§ **Problem**: Each entry should be returned exactly as written, with no pictures carried over.

*** Opening of Data records ***

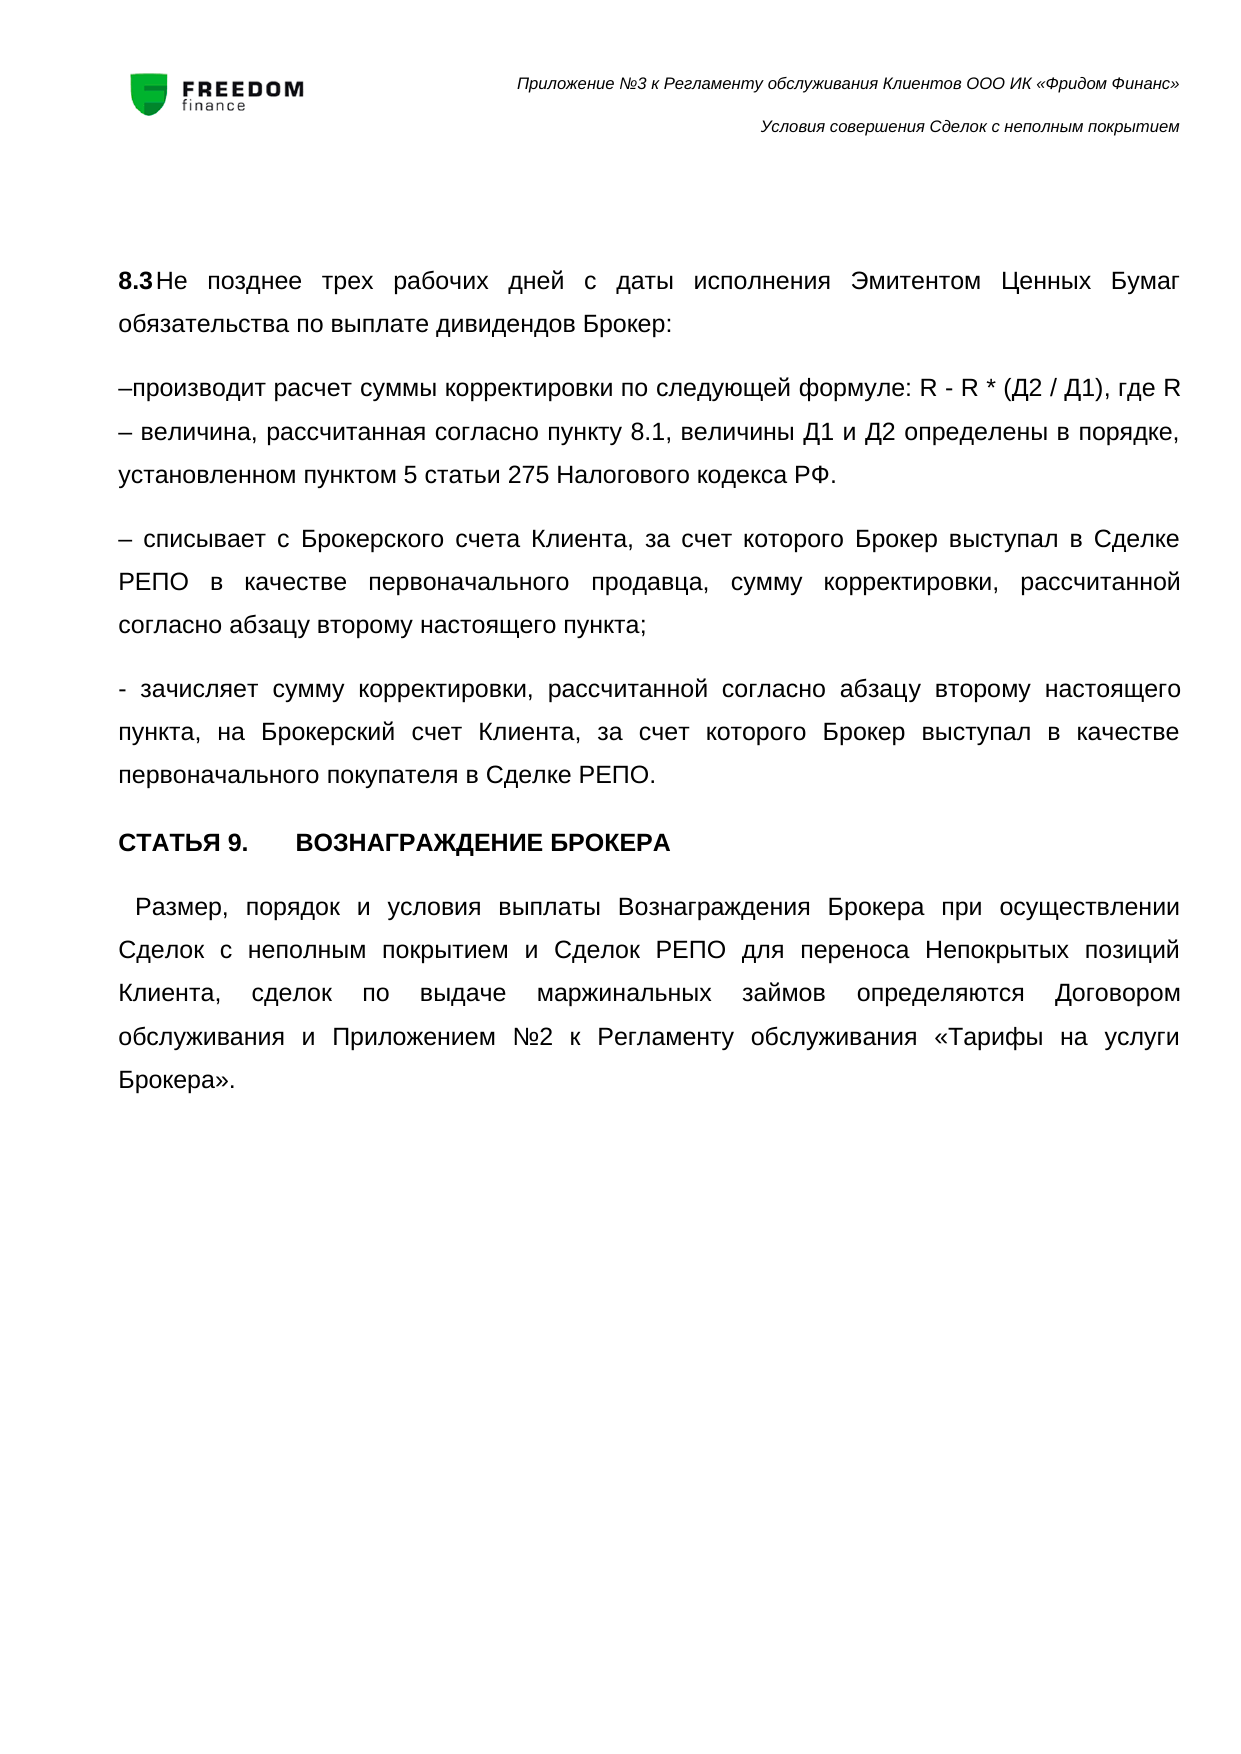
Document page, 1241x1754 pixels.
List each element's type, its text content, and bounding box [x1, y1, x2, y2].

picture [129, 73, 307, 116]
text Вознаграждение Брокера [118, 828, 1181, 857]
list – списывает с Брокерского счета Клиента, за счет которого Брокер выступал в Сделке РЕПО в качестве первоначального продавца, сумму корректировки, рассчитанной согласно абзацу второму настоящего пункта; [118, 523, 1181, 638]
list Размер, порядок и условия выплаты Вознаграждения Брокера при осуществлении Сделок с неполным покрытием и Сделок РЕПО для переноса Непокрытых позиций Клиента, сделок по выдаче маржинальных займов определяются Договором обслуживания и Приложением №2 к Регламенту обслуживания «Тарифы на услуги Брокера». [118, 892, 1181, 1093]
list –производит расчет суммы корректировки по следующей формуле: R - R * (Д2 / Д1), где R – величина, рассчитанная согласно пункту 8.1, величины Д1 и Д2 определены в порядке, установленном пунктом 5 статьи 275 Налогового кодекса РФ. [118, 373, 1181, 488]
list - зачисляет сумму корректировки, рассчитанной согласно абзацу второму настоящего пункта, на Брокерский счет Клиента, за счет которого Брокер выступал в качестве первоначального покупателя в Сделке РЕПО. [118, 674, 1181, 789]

*** Close of Data records ***

§ **Written answer**:
Document page, 1241x1754 pixels.
List each element's type, its text content, and bounding box [x1, y1, x2, y2].

picture [129, 73, 307, 116]
text Вознаграждение Брокера [118, 828, 1181, 857]
list – списывает с Брокерского счета Клиента, за счет которого Брокер выступал в Сделке РЕПО в качестве первоначального продавца, сумму корректировки, рассчитанной согласно абзацу второму настоящего пункта; [118, 523, 1181, 638]
list Размер, порядок и условия выплаты Вознаграждения Брокера при осуществлении Сделок с неполным покрытием и Сделок РЕПО для переноса Непокрытых позиций Клиента, сделок по выдаче маржинальных займов определяются Договором обслуживания и Приложением №2 к Регламенту обслуживания «Тарифы на услуги Брокера». [118, 892, 1181, 1093]
list –производит расчет суммы корректировки по следующей формуле: R - R * (Д2 / Д1), где R – величина, рассчитанная согласно пункту 8.1, величины Д1 и Д2 определены в порядке, установленном пунктом 5 статьи 275 Налогового кодекса РФ. [118, 373, 1181, 488]
list - зачисляет сумму корректировки, рассчитанной согласно абзацу второму настоящего пункта, на Брокерский счет Клиента, за счет которого Брокер выступал в качестве первоначального покупателя в Сделке РЕПО. [118, 674, 1181, 789]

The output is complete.